The ICE’s Dollar Index, which tracks the greenback against the euro, the yen, the pound, the Canadian dollar, the Swiss franc and Sweden’s krona, fell 2.1 percent to 78.961. It increased 24 percent from a low of 71.314 on July 15 to 88.463 on Nov. 21. The dollar gave back about half of that rally.

The Fed lowered its target rate yesterday to a range of zero to 0.25 percent, from 1 percent, below the Bank of Japan’s 0.3 percent rate.
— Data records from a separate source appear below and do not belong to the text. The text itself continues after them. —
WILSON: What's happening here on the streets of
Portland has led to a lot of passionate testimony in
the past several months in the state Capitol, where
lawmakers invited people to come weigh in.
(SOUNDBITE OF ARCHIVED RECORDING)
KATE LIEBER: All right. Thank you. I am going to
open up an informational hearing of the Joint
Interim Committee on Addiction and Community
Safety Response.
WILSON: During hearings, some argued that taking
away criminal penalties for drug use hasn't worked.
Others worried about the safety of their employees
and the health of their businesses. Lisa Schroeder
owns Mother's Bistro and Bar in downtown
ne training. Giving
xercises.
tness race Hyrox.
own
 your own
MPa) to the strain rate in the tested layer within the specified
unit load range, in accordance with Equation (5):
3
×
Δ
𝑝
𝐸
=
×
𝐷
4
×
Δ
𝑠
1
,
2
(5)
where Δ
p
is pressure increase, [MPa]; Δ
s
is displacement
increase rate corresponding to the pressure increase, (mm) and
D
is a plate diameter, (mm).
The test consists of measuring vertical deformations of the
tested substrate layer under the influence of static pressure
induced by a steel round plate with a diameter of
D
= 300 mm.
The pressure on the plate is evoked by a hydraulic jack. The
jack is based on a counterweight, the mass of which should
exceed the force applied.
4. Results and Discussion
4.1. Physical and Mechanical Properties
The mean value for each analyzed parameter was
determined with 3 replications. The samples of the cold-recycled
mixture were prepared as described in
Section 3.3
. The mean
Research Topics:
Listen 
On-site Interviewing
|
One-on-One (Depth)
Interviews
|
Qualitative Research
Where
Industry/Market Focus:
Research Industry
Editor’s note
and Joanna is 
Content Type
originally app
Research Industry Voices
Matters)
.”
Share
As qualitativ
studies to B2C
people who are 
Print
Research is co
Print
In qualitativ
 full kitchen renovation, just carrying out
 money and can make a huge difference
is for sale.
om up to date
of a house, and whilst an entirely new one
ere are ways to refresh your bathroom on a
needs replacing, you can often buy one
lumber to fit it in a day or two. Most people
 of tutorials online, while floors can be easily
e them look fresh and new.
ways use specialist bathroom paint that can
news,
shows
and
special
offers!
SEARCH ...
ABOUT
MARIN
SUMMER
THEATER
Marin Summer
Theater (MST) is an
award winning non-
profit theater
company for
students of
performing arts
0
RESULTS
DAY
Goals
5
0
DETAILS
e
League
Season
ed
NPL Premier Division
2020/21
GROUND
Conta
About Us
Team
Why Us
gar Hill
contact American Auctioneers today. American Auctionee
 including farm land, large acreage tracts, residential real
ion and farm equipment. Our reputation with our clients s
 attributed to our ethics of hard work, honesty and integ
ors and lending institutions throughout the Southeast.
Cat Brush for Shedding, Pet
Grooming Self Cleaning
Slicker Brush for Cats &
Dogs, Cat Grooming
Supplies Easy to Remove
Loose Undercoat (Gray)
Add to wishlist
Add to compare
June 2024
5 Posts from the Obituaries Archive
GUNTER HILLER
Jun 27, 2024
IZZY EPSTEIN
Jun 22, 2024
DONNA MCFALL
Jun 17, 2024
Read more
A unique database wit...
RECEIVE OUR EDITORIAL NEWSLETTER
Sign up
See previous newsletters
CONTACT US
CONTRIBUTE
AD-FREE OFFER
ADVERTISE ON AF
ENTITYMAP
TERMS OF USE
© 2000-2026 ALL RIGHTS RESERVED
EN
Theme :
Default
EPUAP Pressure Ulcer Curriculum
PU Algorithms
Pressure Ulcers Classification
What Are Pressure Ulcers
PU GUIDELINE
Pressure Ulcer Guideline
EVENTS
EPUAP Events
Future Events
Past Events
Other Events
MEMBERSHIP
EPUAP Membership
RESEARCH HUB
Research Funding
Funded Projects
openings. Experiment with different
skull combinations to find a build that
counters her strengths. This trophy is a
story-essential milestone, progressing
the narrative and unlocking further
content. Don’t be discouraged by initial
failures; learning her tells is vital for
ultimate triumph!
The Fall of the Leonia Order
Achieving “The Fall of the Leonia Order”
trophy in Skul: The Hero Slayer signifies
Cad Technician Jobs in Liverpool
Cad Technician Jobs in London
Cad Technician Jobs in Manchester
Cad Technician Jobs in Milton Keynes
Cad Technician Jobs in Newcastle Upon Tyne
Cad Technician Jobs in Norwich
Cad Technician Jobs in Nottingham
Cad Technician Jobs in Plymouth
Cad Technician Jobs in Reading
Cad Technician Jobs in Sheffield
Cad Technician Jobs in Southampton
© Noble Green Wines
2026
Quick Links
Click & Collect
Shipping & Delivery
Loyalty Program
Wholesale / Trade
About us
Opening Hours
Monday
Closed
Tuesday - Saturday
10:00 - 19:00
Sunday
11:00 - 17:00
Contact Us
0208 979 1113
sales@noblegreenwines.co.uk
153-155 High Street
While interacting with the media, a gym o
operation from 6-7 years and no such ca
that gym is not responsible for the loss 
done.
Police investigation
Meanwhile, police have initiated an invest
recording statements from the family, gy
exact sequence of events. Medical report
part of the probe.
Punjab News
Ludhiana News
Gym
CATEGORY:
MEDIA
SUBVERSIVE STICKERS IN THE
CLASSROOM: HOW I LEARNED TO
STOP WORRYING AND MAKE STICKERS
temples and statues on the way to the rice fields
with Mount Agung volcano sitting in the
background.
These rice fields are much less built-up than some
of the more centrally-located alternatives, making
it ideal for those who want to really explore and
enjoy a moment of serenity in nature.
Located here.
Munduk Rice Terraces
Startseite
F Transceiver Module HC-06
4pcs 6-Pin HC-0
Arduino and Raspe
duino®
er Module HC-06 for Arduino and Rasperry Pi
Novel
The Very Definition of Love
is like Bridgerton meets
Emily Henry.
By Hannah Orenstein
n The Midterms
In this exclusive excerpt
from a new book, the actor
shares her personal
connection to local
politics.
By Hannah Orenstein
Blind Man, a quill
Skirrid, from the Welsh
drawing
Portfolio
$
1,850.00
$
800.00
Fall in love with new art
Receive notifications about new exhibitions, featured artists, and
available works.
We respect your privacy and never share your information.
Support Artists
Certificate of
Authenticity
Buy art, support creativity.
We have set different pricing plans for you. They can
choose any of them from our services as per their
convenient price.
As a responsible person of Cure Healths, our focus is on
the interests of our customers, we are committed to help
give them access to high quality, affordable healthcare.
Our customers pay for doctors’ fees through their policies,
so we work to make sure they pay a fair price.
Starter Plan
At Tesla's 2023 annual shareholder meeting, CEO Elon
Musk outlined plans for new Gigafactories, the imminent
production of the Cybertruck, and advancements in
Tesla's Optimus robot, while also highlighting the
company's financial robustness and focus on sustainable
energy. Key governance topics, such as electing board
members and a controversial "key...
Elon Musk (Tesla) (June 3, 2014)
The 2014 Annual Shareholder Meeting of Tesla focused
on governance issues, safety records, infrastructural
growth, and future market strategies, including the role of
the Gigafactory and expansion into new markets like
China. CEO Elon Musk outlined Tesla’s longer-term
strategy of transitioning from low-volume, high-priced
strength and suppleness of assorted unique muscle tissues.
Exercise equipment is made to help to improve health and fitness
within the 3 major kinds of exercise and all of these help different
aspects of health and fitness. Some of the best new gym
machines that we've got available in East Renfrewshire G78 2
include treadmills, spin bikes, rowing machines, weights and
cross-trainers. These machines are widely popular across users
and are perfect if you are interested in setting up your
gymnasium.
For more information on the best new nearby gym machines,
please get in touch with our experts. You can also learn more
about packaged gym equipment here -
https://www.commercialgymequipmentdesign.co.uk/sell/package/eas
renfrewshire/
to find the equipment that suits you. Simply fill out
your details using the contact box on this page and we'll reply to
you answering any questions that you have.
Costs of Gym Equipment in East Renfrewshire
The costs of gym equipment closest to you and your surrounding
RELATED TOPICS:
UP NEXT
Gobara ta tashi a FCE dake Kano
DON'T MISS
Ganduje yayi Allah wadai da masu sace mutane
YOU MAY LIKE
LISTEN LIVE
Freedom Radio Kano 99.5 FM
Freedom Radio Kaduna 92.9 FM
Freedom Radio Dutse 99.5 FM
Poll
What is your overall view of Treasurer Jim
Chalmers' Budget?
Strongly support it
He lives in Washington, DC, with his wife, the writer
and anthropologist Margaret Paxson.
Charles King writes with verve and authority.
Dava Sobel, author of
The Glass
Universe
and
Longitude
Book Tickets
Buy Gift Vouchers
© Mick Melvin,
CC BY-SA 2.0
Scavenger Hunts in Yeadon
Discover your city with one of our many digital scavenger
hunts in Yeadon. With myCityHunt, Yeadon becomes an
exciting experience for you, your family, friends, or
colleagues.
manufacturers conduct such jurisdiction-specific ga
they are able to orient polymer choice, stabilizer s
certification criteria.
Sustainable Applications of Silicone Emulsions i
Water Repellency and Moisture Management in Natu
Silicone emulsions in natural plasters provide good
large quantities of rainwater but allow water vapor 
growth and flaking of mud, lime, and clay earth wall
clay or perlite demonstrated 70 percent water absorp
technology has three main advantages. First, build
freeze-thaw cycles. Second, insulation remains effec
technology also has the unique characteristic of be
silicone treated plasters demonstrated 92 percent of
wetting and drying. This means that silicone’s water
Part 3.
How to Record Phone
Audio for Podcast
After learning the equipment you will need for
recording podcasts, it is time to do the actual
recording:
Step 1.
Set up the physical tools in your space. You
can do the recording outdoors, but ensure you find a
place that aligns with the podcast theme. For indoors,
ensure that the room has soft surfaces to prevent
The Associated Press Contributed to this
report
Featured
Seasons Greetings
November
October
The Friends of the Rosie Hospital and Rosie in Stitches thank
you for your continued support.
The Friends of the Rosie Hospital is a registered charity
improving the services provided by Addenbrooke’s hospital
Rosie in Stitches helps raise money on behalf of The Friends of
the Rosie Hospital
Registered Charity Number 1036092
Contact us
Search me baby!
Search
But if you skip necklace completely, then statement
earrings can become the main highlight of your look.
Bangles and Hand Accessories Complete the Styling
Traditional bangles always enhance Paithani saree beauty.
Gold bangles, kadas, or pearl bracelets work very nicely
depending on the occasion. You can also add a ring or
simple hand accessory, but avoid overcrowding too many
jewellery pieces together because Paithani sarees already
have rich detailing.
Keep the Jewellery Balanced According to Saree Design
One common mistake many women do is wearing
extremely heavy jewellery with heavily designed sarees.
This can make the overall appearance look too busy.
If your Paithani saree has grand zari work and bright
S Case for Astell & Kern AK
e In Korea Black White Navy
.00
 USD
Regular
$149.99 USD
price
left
The central bank reiterated plans to buy agency debt and mortgage-backed securities and said it will study buying Treasuries, a policy known as quantitative easing.



Yen’s Gain

The U.S. currency depreciated 21 percent against the yen this year, the most since 1987, as more than $1 trillion of credit-market losses sparked a seizure in money markets and threw the world’s largest economy into a recession.

Central banks intervene when they buy or sell currencies to influence exchange rates. The Group of Seven, which comprises the U.S., Japan, Germany, the U.K., France, Italy and Canada, propped up the dollar in 1995, when it declined to a post-World War II low of 79.75 yen.

The fed funds target was cut to below the BOJ’s rate for the first time since 1993. Japanese policy makers struggled in the 1990s to revive growth as deflation and recessions stranded the nation in what is known as the Lost Decade.

A dollar turnaround could come as early as the first quarter of next year as other central banks lower their interest rates, according to Nick Bennenbroek, head of currency strategy at Wells Fargo & Co.

“The Federal Reserve remains ahead of the curve or more aggressive than most central banks with what it’s doing with its monetary policy,” said Bennenbroek, who forecast the euro will reach $1.45 and possibly $1.50 against the dollar. “Given how severe conditions are, a lot of other central banks are also very rapidly moving their interest rates down toward zero.”

Expectations for currency appreciation were the highest in Japan, Mexico and Germany, a monthly survey of 2,991 Bloomberg users last week showed.